On the surface, the native of Korea doesn’t appear to be in any hurry to ink a new deal, as he remains committed to working on his winter training routine.
“I am going to focus on training for the new season,” Ryu recently said in an interview with the Yonhap News Agency. “Honestly, I am not really thinking about free agency. But if there’s anything I need to do regarding free agency, I’ll probably fly back to the U.S. at some point.”
Arguably, Ryu is the third-best free agent starting pitcher on the market behind Gerrit Cole and Stephen Strasburg. Considering that some pundits feel that both Cole and Strasburg may approach deals in the $200 million range, the fact that Ryu could be snagged for three years and less than $70 million sets him apart from the aforementioned duo.
A few weeks back, our own Jeff D. predicted that Ryu would sign with the Dodgers before the beginning of the Winter Meetings on December 8 in San Diego. If the Dodgers are indeed set on adding another starter to their 2020 rotation plans, that move could end up being a wise one.
Regardless, Ryu is represented by agent Scott Boras, who is notorious for negotiating top-dollar for his clients. Seemingly, Boras is already trying to talk-up Ryu in his conversations with the media.
“He had a Cy Young season. He was the best pitcher in the league,” Boras said recently. “We’re really excited about his future and we’re just beginning to see the real Ryu.”
Consequently, Jim Bowden of The Athletic stated that Ryu may even consider a deal with the Angels should he fail to land a contract with the Dodgers.

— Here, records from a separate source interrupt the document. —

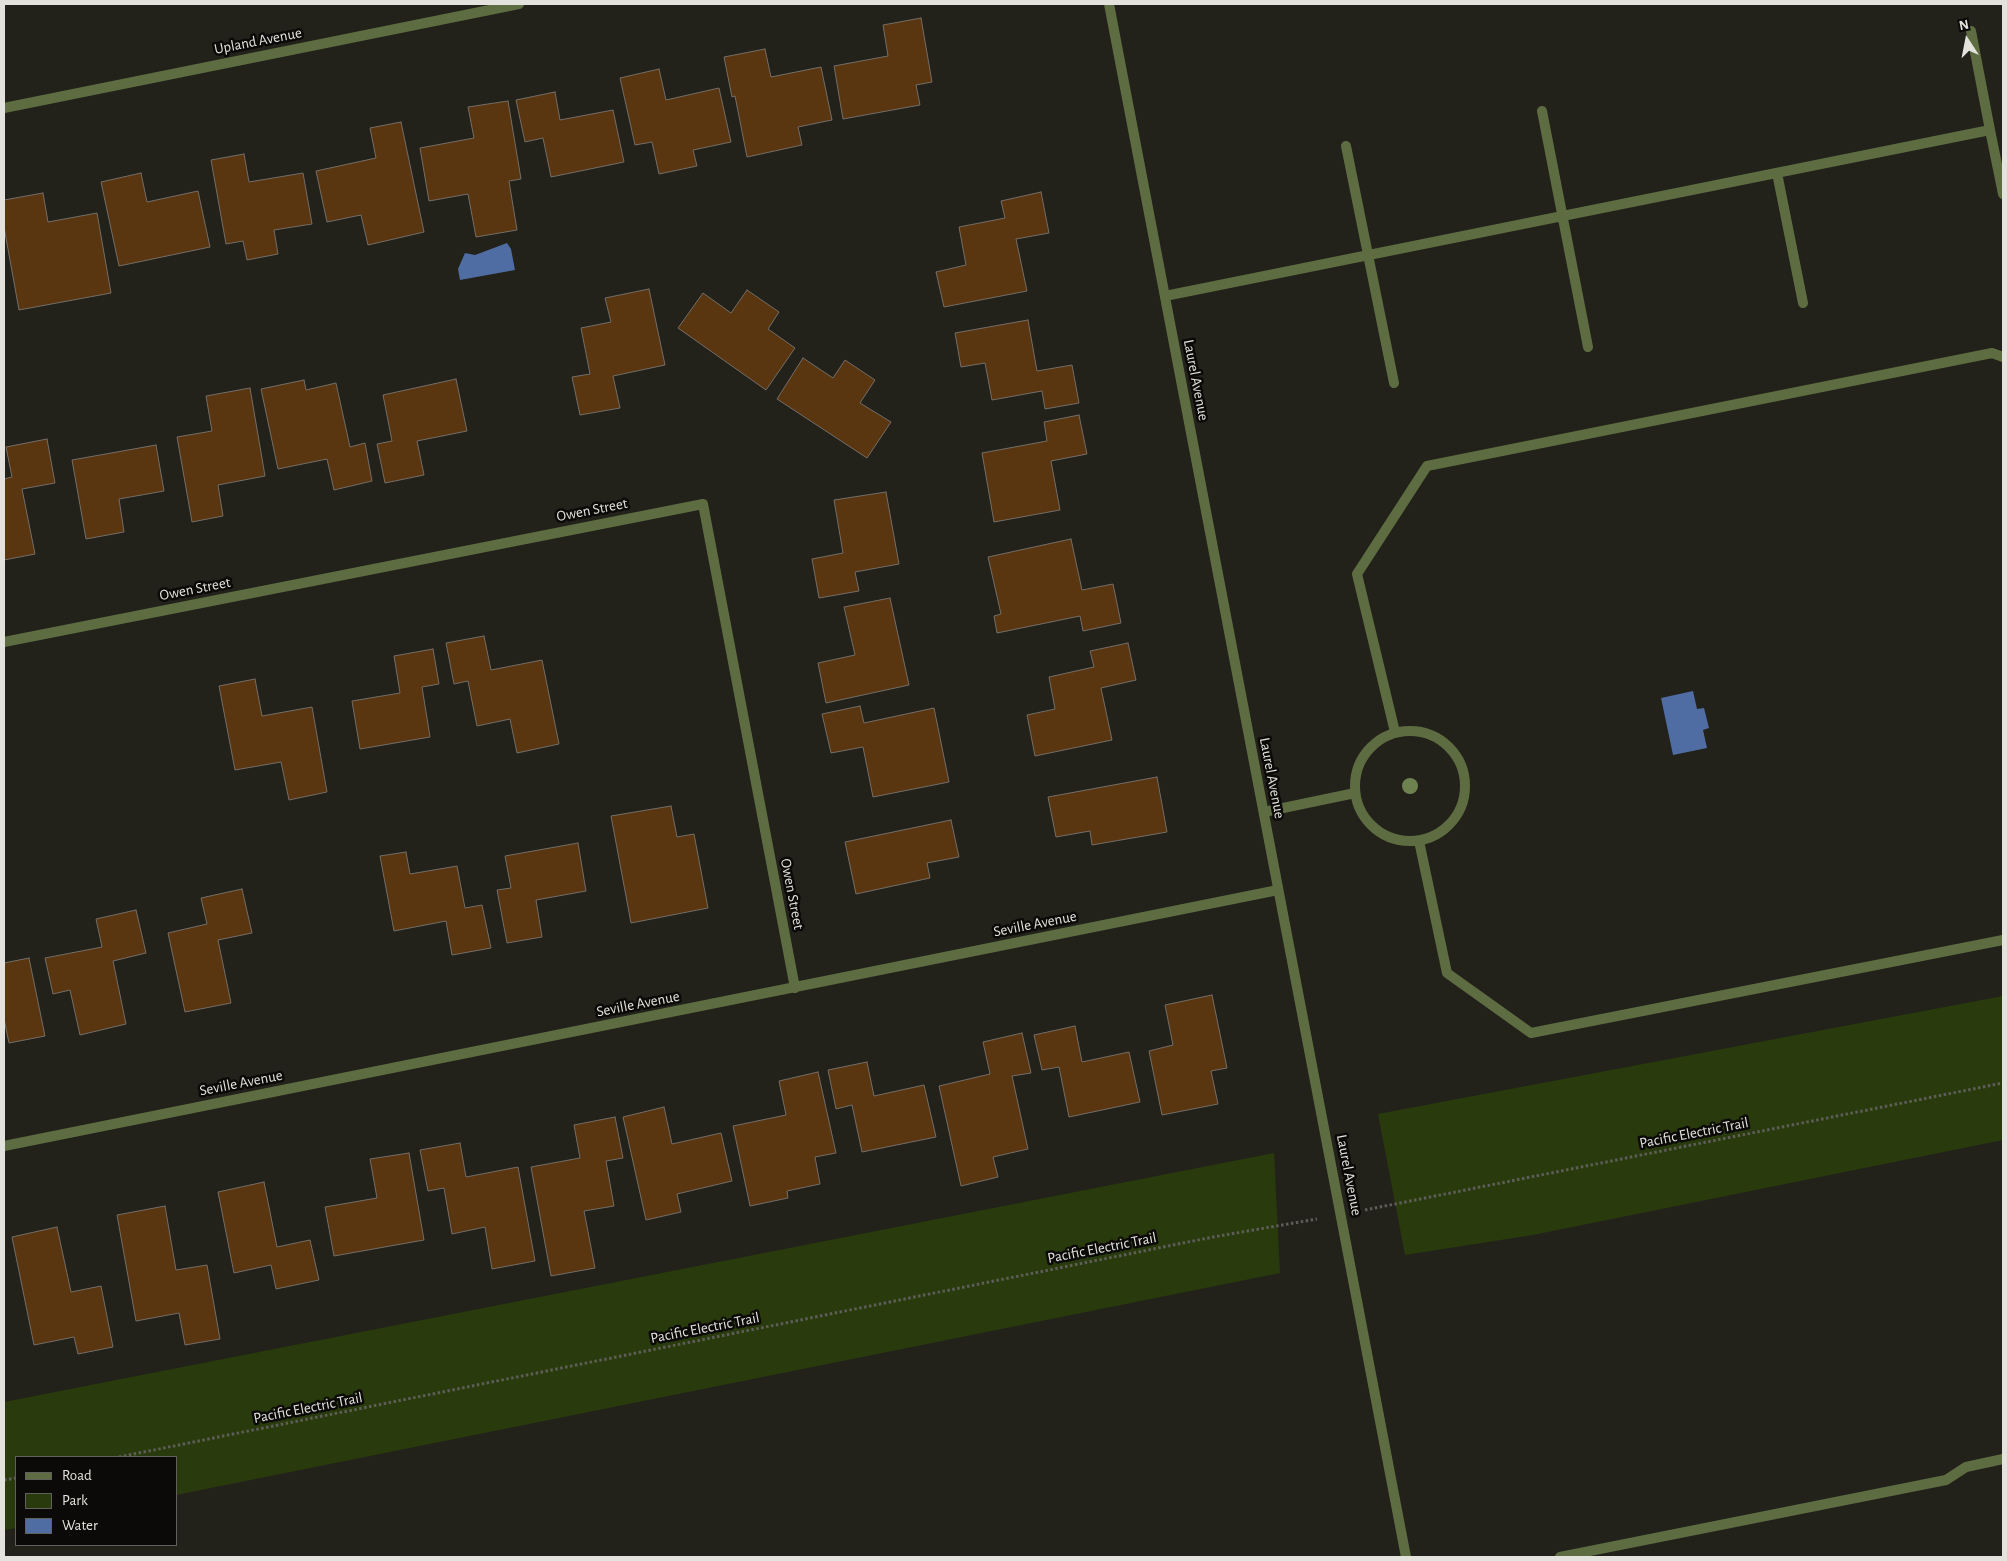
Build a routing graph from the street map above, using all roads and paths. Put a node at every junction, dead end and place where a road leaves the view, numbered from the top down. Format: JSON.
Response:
{"nodes":[{"id":1,"x":519,"y":4,"type":"edge"},
{"id":2,"x":1109,"y":4,"type":"edge"},
{"id":3,"x":1971,"y":31,"type":"dead end"},
{"id":4,"x":4,"y":108,"type":"edge"},
{"id":5,"x":1542,"y":111,"type":"dead end"},
{"id":6,"x":1990,"y":130,"type":"junction"},
{"id":7,"x":1346,"y":146,"type":"dead end"},
{"id":8,"x":1777,"y":173,"type":"junction"},
{"id":9,"x":2003,"y":194,"type":"edge"},
{"id":10,"x":1564,"y":216,"type":"junction"},
{"id":11,"x":1368,"y":255,"type":"junction"},
{"id":12,"x":1165,"y":296,"type":"junction"},
{"id":13,"x":1803,"y":303,"type":"dead end"},
{"id":14,"x":1588,"y":347,"type":"dead end"},
{"id":15,"x":2003,"y":358,"type":"edge"},
{"id":16,"x":1394,"y":383,"type":"dead end"},
{"id":17,"x":4,"y":642,"type":"edge"},
{"id":18,"x":1395,"y":732,"type":"junction"},
{"id":19,"x":1355,"y":793,"type":"junction"},
{"id":20,"x":1264,"y":812,"type":"junction"},
{"id":21,"x":1419,"y":841,"type":"junction"},
{"id":22,"x":1278,"y":890,"type":"junction"},
{"id":23,"x":2003,"y":940,"type":"edge"},
{"id":24,"x":794,"y":988,"type":"junction"},
{"id":25,"x":2003,"y":1083,"type":"edge"},
{"id":26,"x":4,"y":1146,"type":"edge"},
{"id":27,"x":1389,"y":1204,"type":"dead end"},
{"id":28,"x":1296,"y":1222,"type":"dead end"},
{"id":29,"x":124,"y":1456,"type":"edge"},
{"id":30,"x":2003,"y":1459,"type":"edge"},
{"id":31,"x":1406,"y":1557,"type":"edge"},
{"id":32,"x":1560,"y":1557,"type":"edge"}],
"edges":[{"from":1,"to":4,"type":"street","name":"Upland Avenue"},
{"from":2,"to":12,"type":"street","name":"Laurel Avenue"},
{"from":3,"to":6,"type":"street"},
{"from":5,"to":10,"type":"street"},
{"from":6,"to":8,"type":"street"},
{"from":6,"to":9,"type":"street"},
{"from":7,"to":11,"type":"street"},
{"from":8,"to":10,"type":"street"},
{"from":8,"to":13,"type":"street"},
{"from":10,"to":11,"type":"street"},
{"from":10,"to":14,"type":"street"},
{"from":11,"to":12,"type":"street"},
{"from":11,"to":16,"type":"street"},
{"from":12,"to":20,"type":"street","name":"Laurel Avenue"},
{"from":15,"to":18,"type":"street"},
{"from":17,"to":24,"type":"street","name":"Owen Street"},
{"from":18,"to":19,"type":"street"},
{"from":18,"to":21,"type":"street"},
{"from":19,"to":20,"type":"street"},
{"from":19,"to":21,"type":"street"},
{"from":20,"to":22,"type":"street","name":"Laurel Avenue"},
{"from":21,"to":23,"type":"street"},
{"from":22,"to":24,"type":"street","name":"Seville Avenue"},
{"from":22,"to":31,"type":"street","name":"Laurel Avenue"},
{"from":24,"to":26,"type":"street","name":"Seville Avenue"},
{"from":25,"to":27,"type":"path","name":"Pacific Electric Trail"},
{"from":28,"to":29,"type":"path","name":"Pacific Electric Trail"},
{"from":30,"to":32,"type":"street"}]}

By many accounts, the Angels are thought to be aggressively pursuing starting pitching this winter.
With reports surfacing last week that righty Kenta Maeda could be seeking a trade, coupled with the uncertainty surrounding the durability of youngsters Dustin May and Tony Gonsolin, the addition of a top-notch starting pitcher may be a smart move for the Dodgers heading into 2020.
If he’s able to stay healthy over the next few seasons, a multi-year contract awarded to Ryu could pay itself off exponentially.
During the 2019 regular season, Ryu led MLB in ERA with 2.32 while throwing 182 2/3 innings, his most since 192 innings as a rookie in 2013. He also tied his career high with 14 wins. Not only did he appear in his first-ever All-Star game, but he was also the starting pitcher for the National League.
Ryu finished second in the 2019 Cy Young Award voting behind Jacob deGrom of the Mets.